Mylan Inc. has announced that it and its subsidiary Mylan Pharmaceuticals Inc. have entered into an agreement to settle pending litigation with UCB Societe Anonyme and UCB Pharma Inc. (collectively, UCB) relating to Levetiracetam Tablets, 250mg, 500mg and 750mg, the generic version of UCB's Keppra.

Litigation between Mylan and UCB has been pending in the U.S. District Court for the Northern District of Georgia since March 2004. The lawsuit involved U.S. Patent No. 4,943,639, which expires on July 14, 2008.

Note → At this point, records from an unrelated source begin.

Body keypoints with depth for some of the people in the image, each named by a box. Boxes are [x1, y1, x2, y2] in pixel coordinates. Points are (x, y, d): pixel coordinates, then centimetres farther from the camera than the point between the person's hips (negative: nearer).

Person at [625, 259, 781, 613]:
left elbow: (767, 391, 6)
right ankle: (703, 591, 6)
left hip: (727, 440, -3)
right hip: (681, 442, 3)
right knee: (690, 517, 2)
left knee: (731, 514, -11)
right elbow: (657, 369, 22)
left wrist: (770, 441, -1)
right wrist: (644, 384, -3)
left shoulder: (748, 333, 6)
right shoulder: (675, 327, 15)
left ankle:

Pursuant to the settlement, Mylan has the right to market the 250mg, 500mg and 750mg strengths of Levetiracetam Tablets in the United States on Nov. 1, 2008, provided that UCB obtains pediatric exclusivity for Keppra and Mylan's abbreviated new drug application (ANDA) obtains final approval from the Food and Drug Administration (FDA). If granted, pediatric exclusivity relating to the '639 patent would extend to Jan. 14, 2009. Mylan's entry into the market could come sooner than Nov. 1, 2008, if the FDA does not grant UCB pediatric exclusivity. Additional terms of the settlement are confidential, and the agreement is subject to review by the Department of Justice and the Federal Trade Commission.

Levetiracetam Tablets had U.S. sales of approximately $742 million for the 12 months ending June 30, 2007, for these three strengths.